Hospital systems adjust
With the CMS adding conditions each year to the list of readmission penalizations, large hospital systems— such as Houston Methodist and Memorial Hermann—and individual hospitals are having to find new ways to address preventive care with patients.
Hospitals have been taking several steps to lower readmissions, such as clarifying patient discharge instructions and coordinating with a patient’s primary physician, Bocutti said.
Janice Finder, director of Health and Performance Improvement at Houston Methodist, said programs have been developed to address Medicare changes and to fit patient needs. Three years ago, Finder said Houston Methodist developed the Better Outcomes for Optimizing Safe Transitions program, which assessed what factors might bring a patient back to the hospital.
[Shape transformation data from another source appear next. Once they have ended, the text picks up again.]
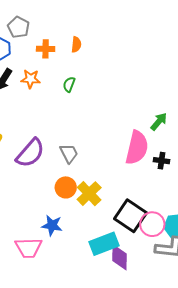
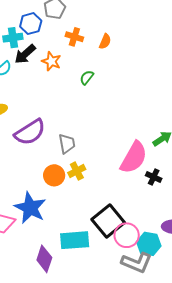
yellow cross: (89, 194) -> (77, 171), moved, size x0.7
blue star: (52, 225) -> (30, 208), size x1.5
purple diamond: (120, 257) -> (44, 259), moved

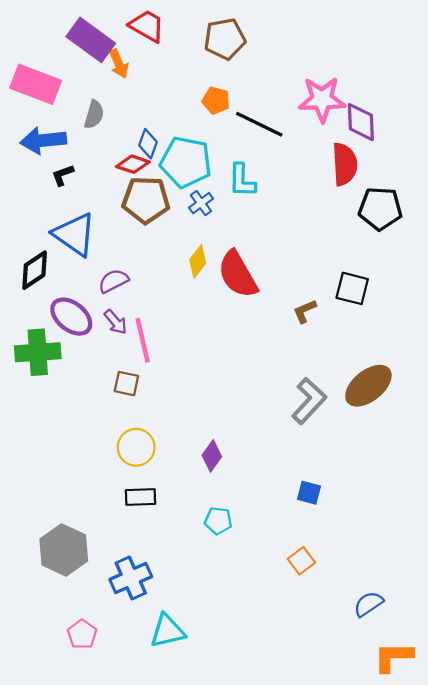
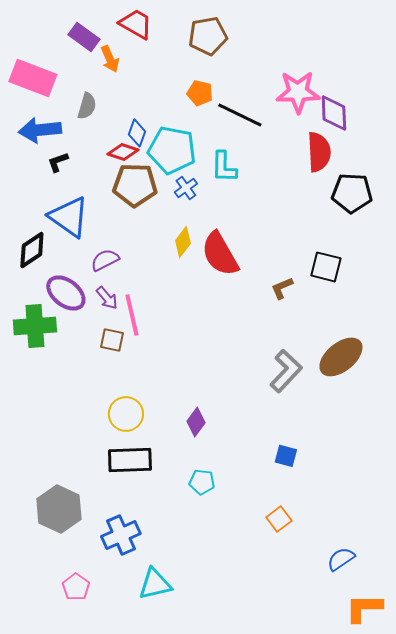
purple rectangle: (91, 40) -> (84, 37), size x0.7
brown square: (126, 384) -> (112, 340), moved
black rectangle: (140, 497) -> (130, 460), size x1.5

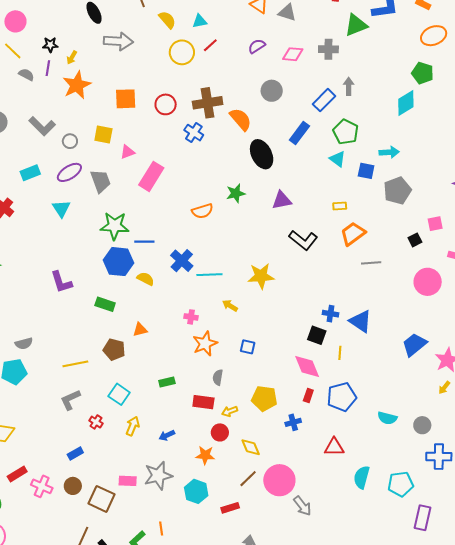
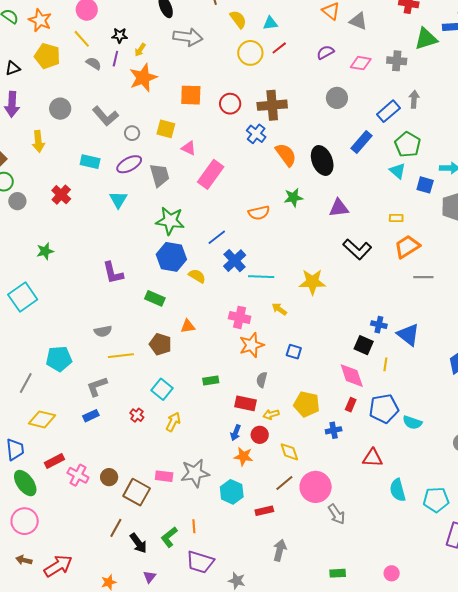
orange semicircle: (241, 119) -> (286, 155), moved
pink triangle: (127, 152) -> (189, 148), turned 42
cyan rectangle: (30, 173) -> (90, 162), turned 30
blue line: (144, 242) -> (217, 237), moved, turned -42
pink cross: (191, 317) -> (240, 317), size x1.5
gray semicircle: (24, 343) -> (103, 331), moved
gray L-shape: (70, 400) -> (97, 386), moved
cyan semicircle: (387, 418) -> (412, 422), moved
blue arrow: (167, 435) -> (236, 433), moved, turned -49
blue rectangle: (75, 453) -> (91, 416), moved
cyan semicircle: (362, 477) -> (398, 490), turned -35

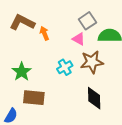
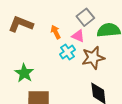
orange arrow: (44, 33) -> (56, 32), moved
cyan cross: (65, 67) -> (67, 52), moved

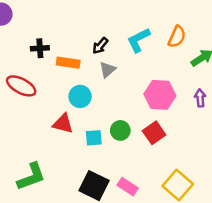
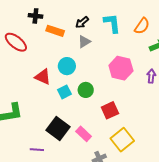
cyan L-shape: (138, 40) -> (112, 23), turned 100
cyan circle: (80, 96) -> (67, 66), moved
red square: (154, 133) -> (110, 110), moved
cyan square: (94, 138) -> (64, 92), turned -32

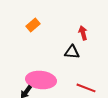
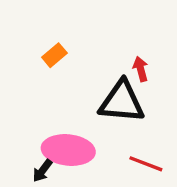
black triangle: (72, 52) -> (122, 102), size x1.8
“As a result, we also increased our efforts to recruit and retain primary care physicians so patients discharged from the hospital had a physician to regularly see,” she said.
Finder said the hospital system will continue to find ways to keep readmission rates down to ensure a quality experience for patients.
“During the hospital visit, the patients are often too sick to really learn, but 48 hours prior to discharge, we start to educate them and their family so by the time they are discharged, they understand,” she said.